Summary:
- North Carolina’s economic performance has been decidedly average
- Promises of a supercharged economy have not borne out
- State lawmakers have left rural areas especially behind
The headline is catnip for politicians of any stripe: “North Carolina is America’s Top State for Business,” said CNBC this year. After years of haranguing Governor Cooper for supposed economic mismanagement, partisan critics were quick to take credit for the news that was – of course – not because of Governor Cooper’s leadership, but their ideas instead.
Growing North Carolina’s economy, and the jobs and opportunities it creates for all our residents, is a key responsibility for our state leaders. Yet how has North Carolina’s economy actually fared since Republicans ushered in massive changes in state governance in 2011, and overhauled the tax system in 2013?

§ **EXTRACTED INFORMATION**:
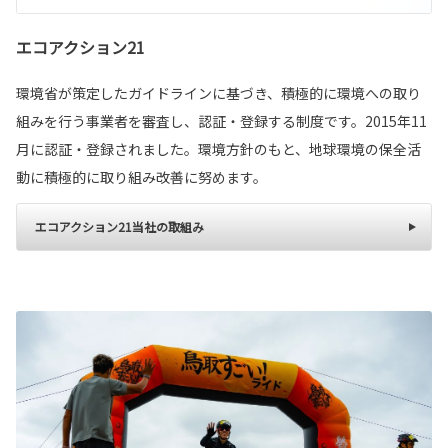
エコアクション21
環境省が策定したガイドラインに基づき、積極的に環境への取り
組みを行う事業者を審査し、認証・登録する制度です。2015年11
月に認証・登録されました。環境方針のもと、地球環境の保全活
動に積極的に取り組み改善に努めます。
エコアクション21当社の取組み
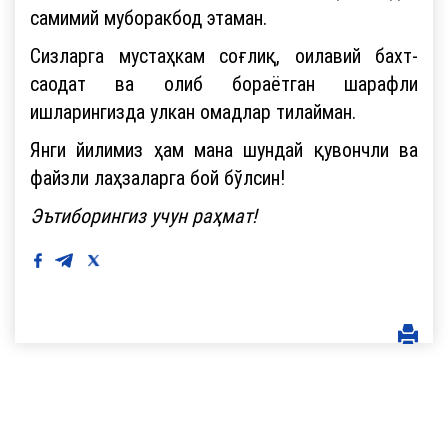
самимий муборакбод этаман.
Сизларга мустаҳкам соғлиқ, оилавий бахт-
саодат ва олиб бораётган шарафли
ишларингизда улкан омадлар тилайман.
Янги йилимиз ҳам мана шундай қувончли ва
файзли лаҳзаларга бой бўлсин!
Эътиборингиз учун раҳмат!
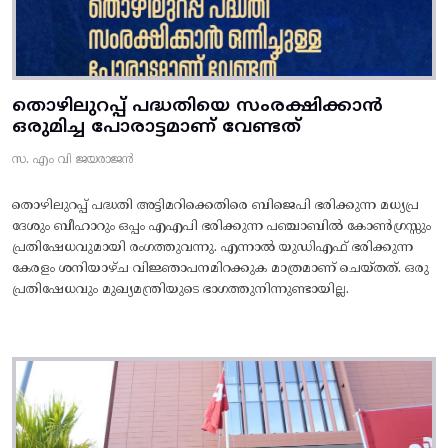
തൊഴിലുറപ്പ് പദ്ധതിയെ സംരക്ഷിക്കാൻ
ഒരുമിച്ച പോരാട്ടമാണ് വേണ്ടത്
സ. എം വി ജയരാജൻ
തൊഴിലുറപ്പ് പദ്ധതി അട്ടിമറിക്കെതിരെ ബിജെപി ഭരിക്കുന്ന മധ്യപ്ര
ദേശും ബീഹാറും ഒപ്പം എഎപി ഭരിക്കുന്ന പഞ്ചാബിൽ കോൺഗ്രസ്സും
പ്രതിഷേധവുമായി രംഗത്തുവന്നു. എന്നാൽ യുഡിഎഫ് ഭരിക്കുന്ന
കേരളം ശനിയാഴ്ച വിജ്ഞാപനമിറക്കുക മാത്രമാണ് ചെയ്തത്. ഒരു
പ്രതിഷേധവും മുഖ്യമന്ത്രിയുടെ ഭാഗത്തുനിന്നുണ്ടായില്ല.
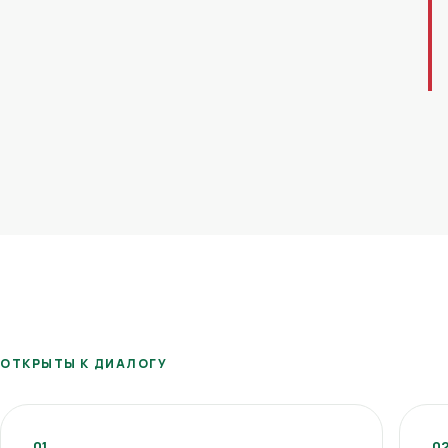
ОТКРЫТЫ К ДИАЛОГУ
01
0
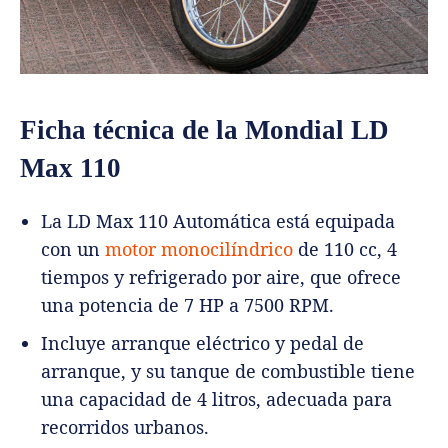
Ficha técnica de la Mondial LD
Max 110
La LD Max 110 Automática está equipada
con un
motor monocilíndrico
de 110 cc, 4
tiempos y refrigerado por aire, que ofrece
una potencia de 7 HP a 7500 RPM.
Incluye arranque eléctrico y pedal de
arranque, y su tanque de combustible tiene
una capacidad de 4 litros, adecuada para
recorridos urbanos.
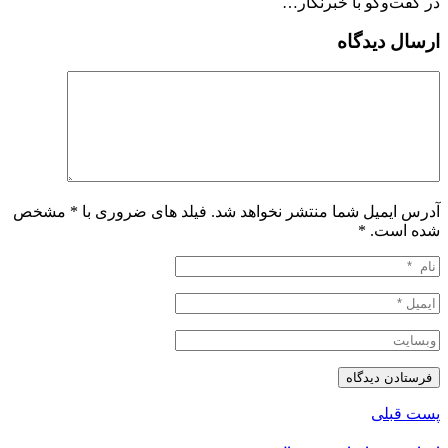
در گفت‌وگو با خبرنگار…
ارسال دیدگاه
آدرس ایمیل شما منتشر نخواهد شد. فیلد های ضروری با * مشخص
شده است.
*
پست قبلی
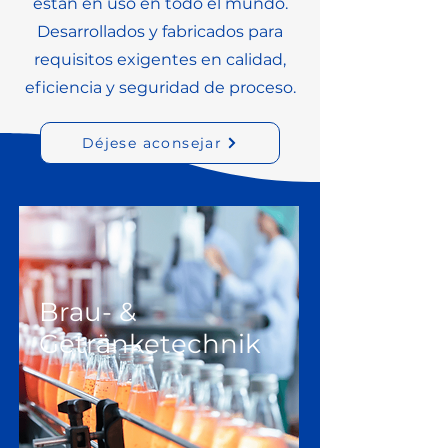
están en uso en todo el mundo.
Desarrollados y fabricados para
requisitos exigentes en calidad,
eficiencia y seguridad de proceso.
Déjese aconsejar
Brau- &
Getränketechnik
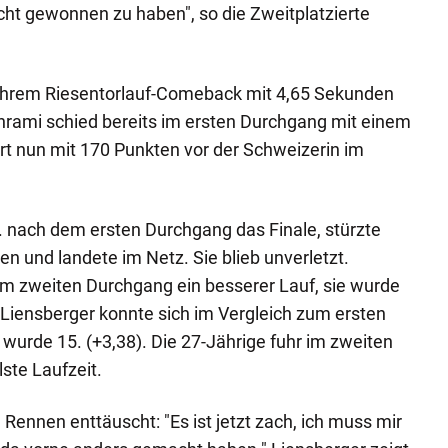
icht gewonnen zu haben", so die Zweitplatzierte
i ihrem Riesentorlauf-Comeback mit 4,65 Sekunden
hrami schied bereits im ersten Durchgang mit einem
hrt nun mit 170 Punkten vor der Schweizerin im
0. nach dem ersten Durchgang das Finale, stürzte
 und landete im Netz. Sie blieb unverletzt.
im zweiten Durchgang ein besserer Lauf, sie wurde
 Liensberger konnte sich im Vergleich zum ersten
urde 15. (+3,38). Die 27-Jährige fuhr im zweiten
ste Laufzeit.
Rennen enttäuscht: "Es ist jetzt zach, ich muss mir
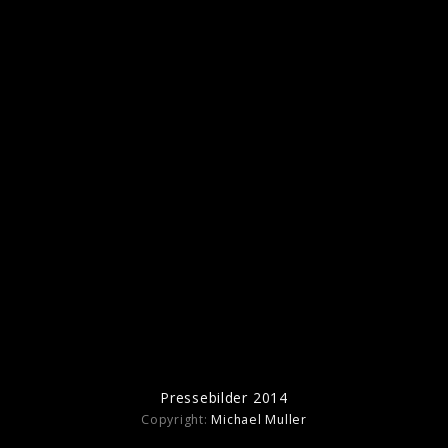
Pressebilder 2014
Pressebilder 2014
Copyright:
Michael Muller
Ähnliche Künstler wie Nickelback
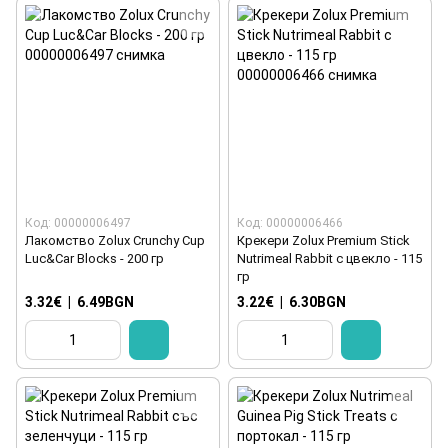
Код: 00000006497
Код: 00000006466
Лакомство Zolux Crunchy Cup
Крекери Zolux Premium Stick
Luc&Car Blocks - 200 гр
Nutrimeal Rabbit с цвекло - 115
гр
3.32€
|
6.49BGN
3.22€
|
6.30BGN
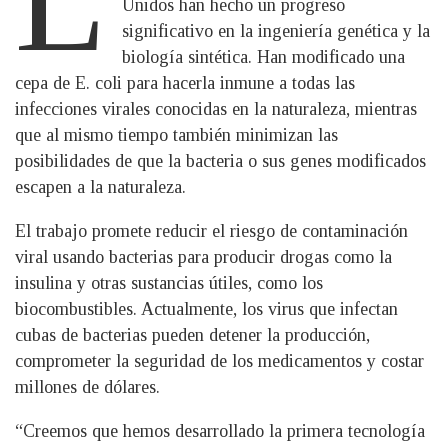
Unidos han hecho un progreso
significativo en la ingeniería genética y la
biología sintética. Han modificado una
cepa de E. coli para hacerla inmune a todas las
infecciones virales conocidas en la naturaleza, mientras
que al mismo tiempo también minimizan las
posibilidades de que la bacteria o sus genes modificados
escapen a la naturaleza.
El trabajo promete reducir el riesgo de contaminación
viral usando bacterias para producir drogas como la
insulina y otras sustancias útiles, como los
biocombustibles. Actualmente, los virus que infectan
cubas de bacterias pueden detener la producción,
comprometer la seguridad de los medicamentos y costar
millones de dólares.
“Creemos que hemos desarrollado la primera tecnología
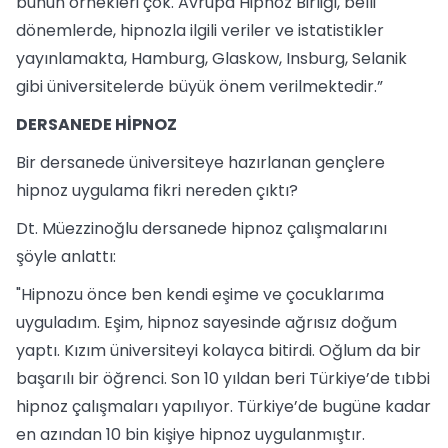
bunun örnekleri çok. Avrupa Hipnoz Birliği, belli
dönemlerde, hipnozla ilgili veriler ve istatistikler
yayınlamakta, Hamburg, Glaskow, Insburg, Selanik
gibi üniversitelerde büyük önem verilmektedir.”
DERSANEDE HİPNOZ
Bir dersanede üniversiteye hazırlanan gençlere
hipnoz uygulama fikri nereden çıktı?
Dt. Müezzinoğlu dersanede hipnoz çalışmalarını
şöyle anlattı:
"Hipnozu önce ben kendi eşime ve çocuklarıma
uyguladım. Eşim, hipnoz sayesinde ağrısız doğum
yaptı. Kızım üniversiteyi kolayca bitirdi. Oğlum da bir
başarılı bir öğrenci. Son 10 yıldan beri Türkiye’de tıbbi
hipnoz çalışmaları yapılıyor. Türkiye’de bugüne kadar
en azından 10 bin kişiye hipnoz uygulanmıştır.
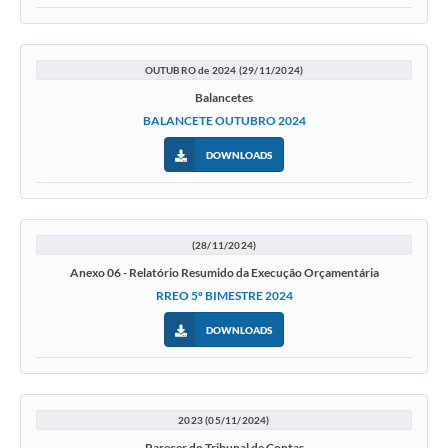
OUTUBRO de 2024 (29/11/2024)
Balancetes
BALANCETE OUTUBRO 2024
DOWNLOADS
(28/11/2024)
Anexo 06 - Relatório Resumido da Execução Orçamentária
RREO 5º BIMESTRE 2024
DOWNLOADS
2023 (05/11/2024)
Parecer do Tribunal de Contas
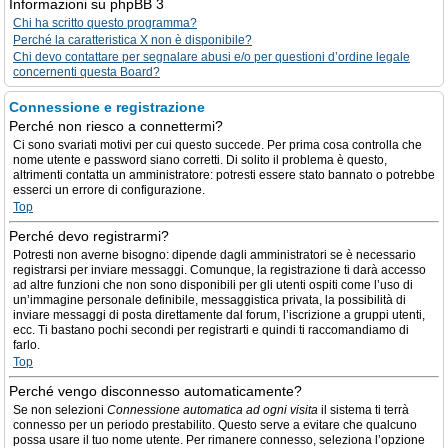
Informazioni su phpBB 3
Chi ha scritto questo programma?
Perché la caratteristica X non è disponibile?
Chi devo contattare per segnalare abusi e/o per questioni d’ordine legale
concernenti questa Board?
Connessione e registrazione
Perché non riesco a connettermi?
Ci sono svariati motivi per cui questo succede. Per prima cosa controlla che
nome utente e password siano corretti. Di solito il problema è questo,
altrimenti contatta un amministratore: potresti essere stato bannato o potrebbe
esserci un errore di configurazione.
Top
Perché devo registrarmi?
Potresti non averne bisogno: dipende dagli amministratori se è necessario
registrarsi per inviare messaggi. Comunque, la registrazione ti darà accesso
ad altre funzioni che non sono disponibili per gli utenti ospiti come l’uso di
un’immagine personale definibile, messaggistica privata, la possibilità di
inviare messaggi di posta direttamente dal forum, l’iscrizione a gruppi utenti,
ecc. Ti bastano pochi secondi per registrarti e quindi ti raccomandiamo di
farlo.
Top
Perché vengo disconnesso automaticamente?
Se non selezioni
Connessione automatica ad ogni visita
il sistema ti terrà
connesso per un periodo prestabilito. Questo serve a evitare che qualcuno
possa usare il tuo nome utente. Per rimanere connesso, seleziona l’opzione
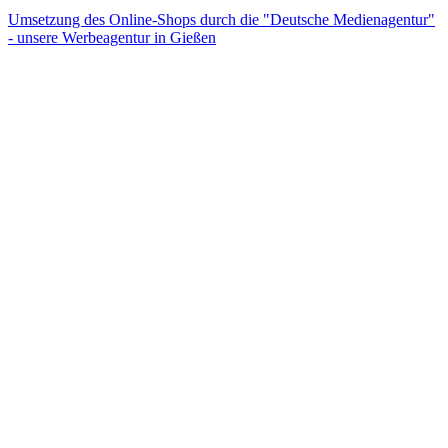
Umsetzung des Online-Shops durch die "Deutsche Medienagentur"
- unsere Werbeagentur in Gießen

§ **STUDY QUESTIONS**:
1 > In the North Carolina economy text, which outlet called North Carolina "America's Top State for Business"?
2 > Write out the North Carolina economy text from "Growing North Carolina’s" to "system in 2013?".
Please work only from the North Carolina economy text.

§ **SOLUTIONS BY TASK**:
1 > CNBC

2 >
Growing North Carolina’s economy, and the jobs and opportunities it creates for all our residents, is a key responsibility for our state leaders. Yet how has North Carolina’s economy actually fared since Republicans ushered in massive changes in state governance in 2011, and overhauled the tax system in 2013?